O Sistema Cantareira registra, na manhã desta terça (2), 7,1% da capacidade de armazenamento de água, de acordo com levantamento da Companhia de Saneamento Básico do Estado de São Paulo (Sabesp).

O conjunto de represas é responsável pelo abastecimento de 6,5 milhões de pessoas na região metropolitana de São Paulo. No primeiro dia de 2015, o nível do sistema estava em 7,2%. As chuvas na cabeceira dos reservatórios no mês de dezembro, que somaram 165,5 milímetros (mm), não atingiram a média histórica para o período que é 220,9 mm.

Nas demais represas que abastecem a região metropolitana, também houve queda na maior parte delas. No Alto Tietê, o nível de armazenamento caiu de 12,1% para 12%. O Alto Cotia teve uma redução de 0,4 ponto percentual, passando de 31,4% para 31%. No Rio Claro, a queda foi maior: de 32,5% para 31,9%. O Guarapiranga ficou estável em 40,6%. A situação é melhor apenas no Rio Grande, com elevação de 71,9% para 72,1%, resultado da chuva de 10,8 mm na região.


Em um cenário de crise hídrica no estado, a Sabesp mudará de gestão em 2015, conforme anunciado ontem (1º) pelo novo secretário estadual de Saneamento e Recursos Hídricos, Benedito Braga. Assumirá o posto no lugar de Dilma Pena, que ocupava o cargo desde 2011, o engenheiro civil Jerson Kelman. Ele aguarda, no entanto, a posse no Conselho de Administração da companhia que ainda não tem data prevista.

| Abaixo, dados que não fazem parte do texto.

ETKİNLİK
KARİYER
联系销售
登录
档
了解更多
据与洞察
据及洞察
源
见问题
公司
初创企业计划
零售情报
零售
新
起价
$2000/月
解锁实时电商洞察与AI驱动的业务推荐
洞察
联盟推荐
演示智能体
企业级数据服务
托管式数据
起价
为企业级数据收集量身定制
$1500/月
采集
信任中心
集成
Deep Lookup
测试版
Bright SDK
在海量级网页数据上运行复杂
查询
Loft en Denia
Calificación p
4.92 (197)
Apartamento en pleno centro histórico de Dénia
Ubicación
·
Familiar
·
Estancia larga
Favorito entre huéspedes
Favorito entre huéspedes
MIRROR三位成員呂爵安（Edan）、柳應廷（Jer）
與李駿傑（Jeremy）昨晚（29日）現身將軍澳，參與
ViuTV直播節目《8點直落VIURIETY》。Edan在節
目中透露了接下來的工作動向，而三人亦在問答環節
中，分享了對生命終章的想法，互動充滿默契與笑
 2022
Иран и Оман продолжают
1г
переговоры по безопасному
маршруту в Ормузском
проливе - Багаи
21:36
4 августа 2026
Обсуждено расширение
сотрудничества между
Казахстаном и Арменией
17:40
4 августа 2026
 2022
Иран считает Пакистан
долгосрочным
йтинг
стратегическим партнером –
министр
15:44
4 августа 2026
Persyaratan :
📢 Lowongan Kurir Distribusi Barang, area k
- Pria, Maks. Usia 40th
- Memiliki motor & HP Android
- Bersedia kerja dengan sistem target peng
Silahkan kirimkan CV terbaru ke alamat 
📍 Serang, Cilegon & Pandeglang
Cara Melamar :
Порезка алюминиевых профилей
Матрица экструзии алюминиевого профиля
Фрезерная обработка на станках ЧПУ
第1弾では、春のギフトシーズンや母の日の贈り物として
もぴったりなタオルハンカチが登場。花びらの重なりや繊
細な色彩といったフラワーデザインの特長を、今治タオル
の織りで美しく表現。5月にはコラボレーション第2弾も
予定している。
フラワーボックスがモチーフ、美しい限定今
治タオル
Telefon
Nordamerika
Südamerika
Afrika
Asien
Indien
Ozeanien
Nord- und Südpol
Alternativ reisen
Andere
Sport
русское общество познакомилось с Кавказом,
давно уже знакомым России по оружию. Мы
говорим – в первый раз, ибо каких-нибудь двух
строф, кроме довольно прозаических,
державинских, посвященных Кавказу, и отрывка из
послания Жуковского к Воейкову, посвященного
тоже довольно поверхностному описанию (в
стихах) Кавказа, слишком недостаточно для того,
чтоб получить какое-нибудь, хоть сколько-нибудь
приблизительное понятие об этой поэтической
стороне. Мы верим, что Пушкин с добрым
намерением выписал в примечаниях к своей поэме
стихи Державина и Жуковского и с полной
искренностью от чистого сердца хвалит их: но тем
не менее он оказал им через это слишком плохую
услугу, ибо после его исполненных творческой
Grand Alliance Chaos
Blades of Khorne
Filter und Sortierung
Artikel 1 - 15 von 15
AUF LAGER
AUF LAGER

Kelman, nascido em 1948 no Rio de Janeiro, é professor de recursos hídricos do Instituto Alberto Luiz Coimbra de Pós-Graduação e Pesquisa de Engenharia da Universidade Federal do Rio de Janeiro (UFRJ). Entre 2001 e 2004, ele presidiu a Agência Nacional de Águas e, entre 2005 e 2008, foi diretor-geral da Agência Nacional de Energia Elétrica (Aneel).

No último dia 18, o governo estadual anunciou novas medidas para combater a maior seca da história de São Paulo. Um dos procedimentos, a multa para quem aumentar o consumo, tinha previsão de início ontem, mas ainda aguarda autorização da Agência Reguladora de Saneamento e Energia do Estado de São Paulo (Arsesp). A medida prevê que quem aumentar o consumo em até 20% terá acréscimo de 20% na tarifa de água. Se o consumo for acima desse percentual, a multa na conta da Sabesp será 50%. A média de consumo para que se verifique o acréscimo é entre os meses de fevereiro de 2013 e janeiro de 2014.

Para quem reduzir o consumo, continua até o final deste ano a concessão do bônus. Serão mantidas as três faixas de desconto atuais: redução entre 10% e 15% no consumo, bônus de 10% e entre 15% e 20%, redução de 20%. Para o consumidor que fizer economia a partir de 20%, o desconto é 30% da conta. De acordo com a Sabesp, 75% dos usuários conseguiram percentuais que garantem uma conta de água mais barata.